# [Your goal]
Quote the data word for word, from the line containing "sac@dacapo.com.br" down through the end of the data, including both ends. Leave the pictures out of your answer.

═════ Excerpted records

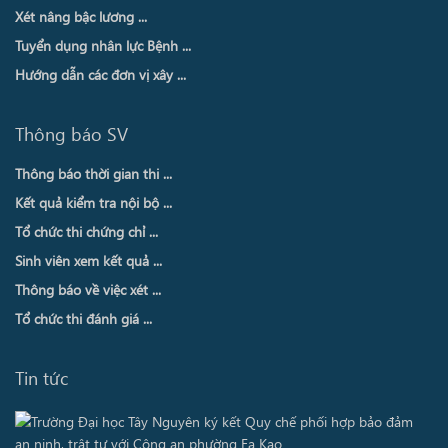
Xét nâng bậc lương ...
Tuyển dụng nhân lực Bệnh ...
Hướng dẫn các đơn vị xây ...
Thông báo SV
Thông báo thời gian thi ...
Kết quả kiểm tra nội bộ ...
Tổ chức thi chứng chỉ ...
Sinh viên xem kết quả ...
Thông báo về việc xét ...
Tổ chức thi đánh giá ...
Tin tức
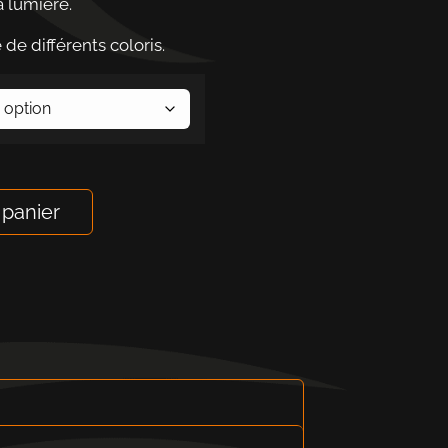
a lumière.
de différents coloris.
 panier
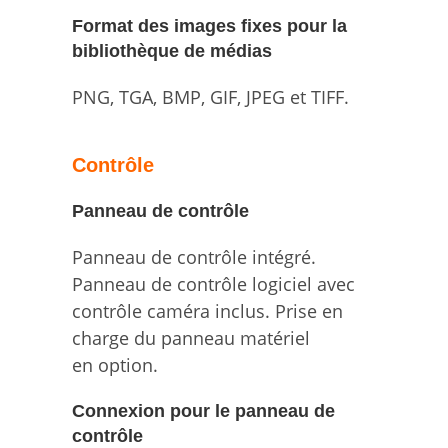
Format des images fixes pour la
bibliothèque de médias
PNG, TGA, BMP, GIF, JPEG et TIFF.
Contrôle
Panneau de contrôle
Panneau de contrôle intégré.
Panneau de contrôle logiciel avec
contrôle caméra inclus. Prise en
charge du panneau matériel
en option.
Connexion pour le panneau de
contrôle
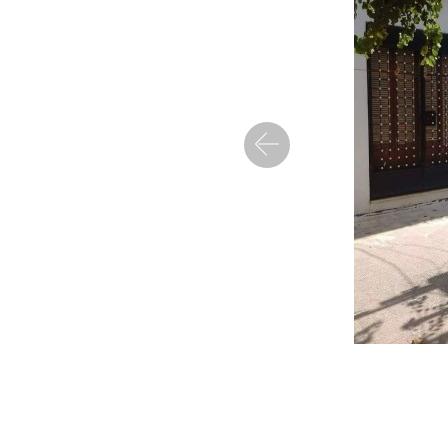
Precedent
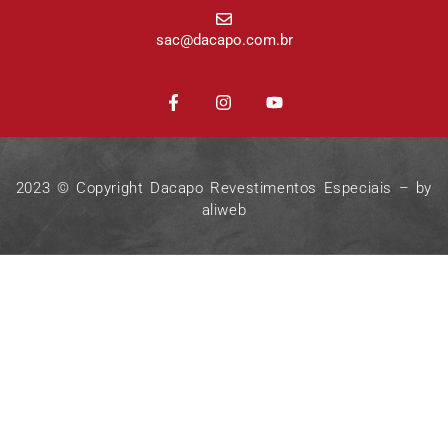
sac@dacapo.com.br
2023 © Copyright Dacapo Revestimentos Especiais – by
aliweb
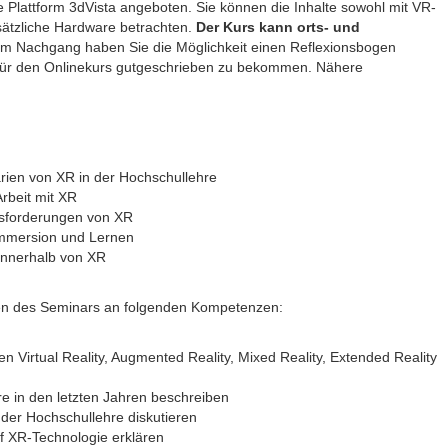
e Plattform 3dVista angeboten. Sie können die Inhalte sowohl mit VR-
usätzliche Hardware betrachten.
Der Kurs kann orts- und
Im Nachgang haben Sie die Möglichkeit einen Reflexionsbogen
n für den Onlinekurs gutgeschrieben zu bekommen. Nähere
arien von XR in der Hochschullehre
Arbeit mit XR
sforderungen von XR
Immersion und Lernen
 innerhalb von XR
en des Seminars an folgenden Kompetenzen:
n Virtual Reality, Augmented Reality, Mixed Reality, Extended Reality
re in den letzten Jahren beschreiben
der Hochschullehre diskutieren
f XR-Technologie erklären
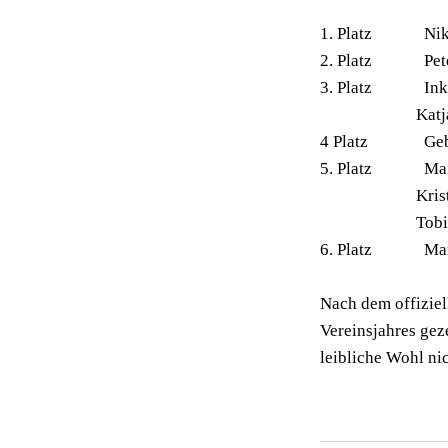
1. Platz Ni
2. Platz Pet
3. Platz In
Katja Sch
4 Platz Gebh
5. Platz Mar
Kristin 
Tobias Sc
6. Platz Mart
Nach dem offiziel
Vereinsjahres ge
leibliche Wohl nic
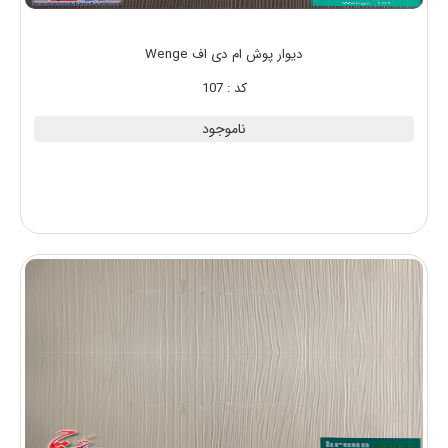
دیوار پوش ام دی اف Wenge
کد : 107
ناموجود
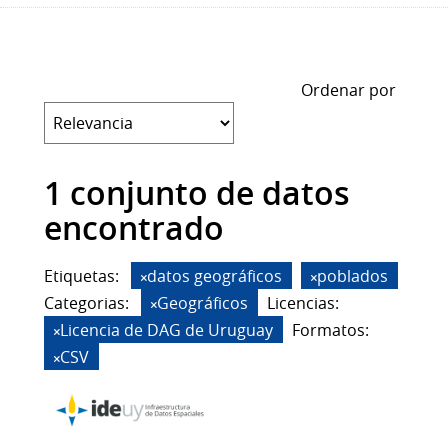
Ordenar por
1 conjunto de datos
encontrado
Etiquetas:
datos geográficos
poblados
Categorias:
Geográficos
Licencias:
Licencia de DAG de Uruguay
Formatos:
CSV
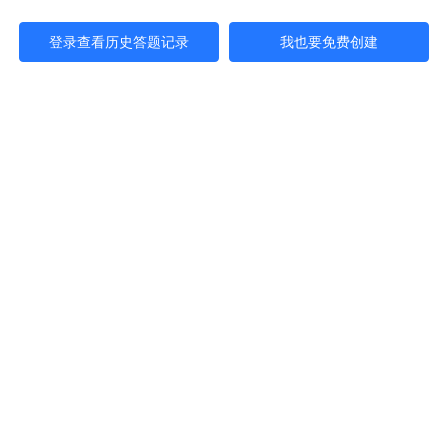
登录查看历史答题记录
我也要免费创建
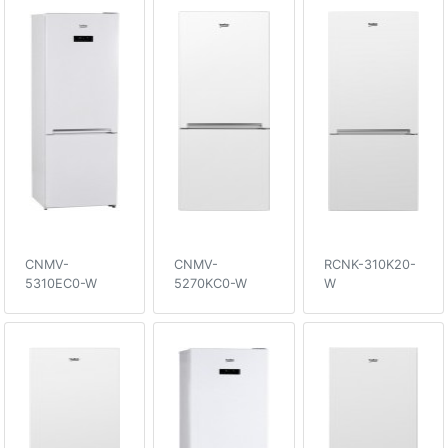
CNMV-
CNMV-
RCNK-310K20-
5310EC0-W
5270KC0-W
W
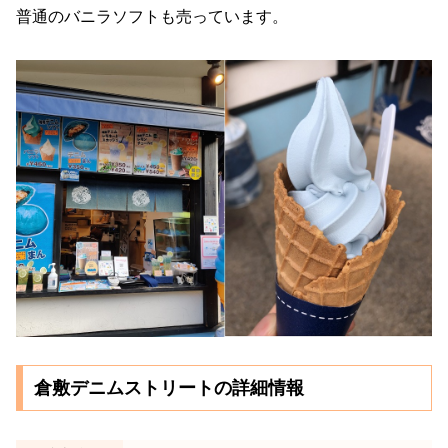
普通のバニラソフトも売っています。
倉敷デニムストリートの詳細情報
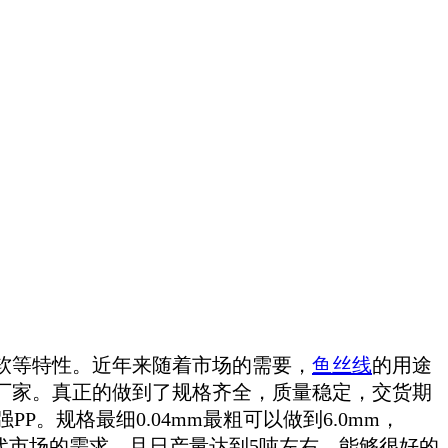
软等特性。近年来随着市场的需要，
鱼丝线
的用途
厂家。真正的做到了规格齐全，质量稳定，交货期
强
PP
。规格最细
0.04mm
最粗可以做到
6.0mm
，
代市场的需求。且日产量达到
5
吨左右，能够很好的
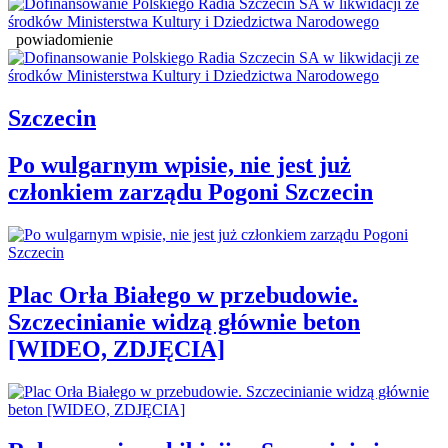
powiadomienie
Szczecin
Po wulgarnym wpisie, nie jest już
członkiem zarządu Pogoni Szczecin
Plac Orła Białego w przebudowie.
Szczecinianie widzą głównie beton
[WIDEO, ZDJĘCIA]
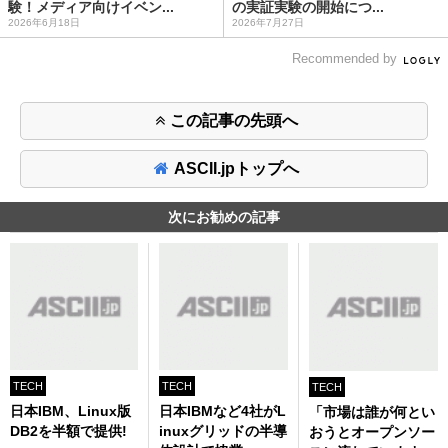
験！メディア向けイベン...
の実証実験の開始につ...
2026年6月18日
2026年7月27日
Recommended by
この記事の先頭へ
ASCII.jpトップへ
次にお勧めの記事
TECH
TECH
TECH
日本IBM、Linux版
日本IBMなど4社がL
「市場は誰が何とい
DB2を半額で提供!
inuxグリッドの半導
おうとオープンソー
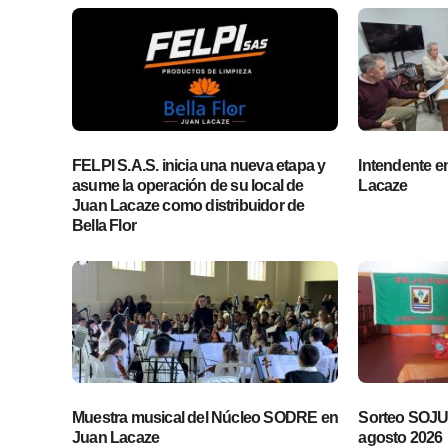
FELPI S.A.S. inicia una nueva etapa y
Intendente en 
asume la operación de su local de
Lacaze
Juan Lacaze como distribuidor de
Bella Flor
Muestra musical del Núcleo SODRE en
Sorteo SOJUP
Juan Lacaze
agosto 2026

══════════

# [Result of this task]
sac@dacapo.com.br
2023 © Copyright Dacapo Revestimentos Especiais – by
aliweb
e Plattform 3dVista angeboten. Sie können die Inhalte sowohl mit VR-
usätzliche Hardware betrachten.
Der Kurs kann orts- und
Im Nachgang haben Sie die Möglichkeit einen Reflexionsbogen
n für den Onlinekurs gutgeschrieben zu bekommen. Nähere
arien von XR in der Hochschullehre
Arbeit mit XR
sforderungen von XR
Immersion und Lernen
 innerhalb von XR
en des Seminars an folgenden Kompetenzen:
n Virtual Reality, Augmented Reality, Mixed Reality, Extended Reality
re in den letzten Jahren beschreiben
der Hochschullehre diskutieren
f XR-Technologie erklären
1. Platz Ni
2. Platz Pet
3. Platz In
Katja Sch
4 Platz Gebh
5. Platz Mar
Kristin 
Tobias Sc
6. Platz Mart
Nach dem offiziel
Vereinsjahres ge
leibliche Wohl nic
دیوار پوش ام دی اف Wenge
کد : 107
ناموجود
Ordenar por
1 conjunto de datos
encontrado
Etiquetas:
datos geográficos
poblados
Categorias:
Geográficos
Licencias:
Licencia de DAG de Uruguay
Formatos:
CSV
登录查看历史答题记录
我也要免费创建
CNMV-
CNMV-
RCNK-310K20-
5310EC0-W
5270KC0-W
W
普通のバニラソフトも売っています。
倉敷デニムストリートの詳細情報
软等特性。近年来随着市场的需要，
鱼丝线
的用途
厂家。真正的做到了规格齐全，质量稳定，交货期
强
PP
。规格最细
0.04mm
最粗可以做到
6.0mm
，
代市场的需求。且日产量达到
5
吨左右，能够很好的
powiadomienie
Szczecin
Po wulgarnym wpisie, nie jest już
członkiem zarządu Pogoni Szczecin
Plac Orła Białego w przebudowie.
Szczecinianie widzą głównie beton
[WIDEO, ZDJĘCIA]
験！メディア向けイベン...
の実証実験の開始につ...
2026年6月18日
2026年7月27日
Recommended by
この記事の先頭へ
ASCII.jpトップへ
次にお勧めの記事
TECH
TECH
TECH
日本IBM、Linux版
日本IBMなど4社がL
「市場は誰が何とい
DB2を半額で提供!
inuxグリッドの半導
おうとオープンソー
FELPI S.A.S. inicia una nueva etapa y
Intendente en 
asume la operación de su local de
Lacaze
Juan Lacaze como distribuidor de
Bella Flor
Muestra musical del Núcleo SODRE en
Sorteo SOJUP
Juan Lacaze
agosto 2026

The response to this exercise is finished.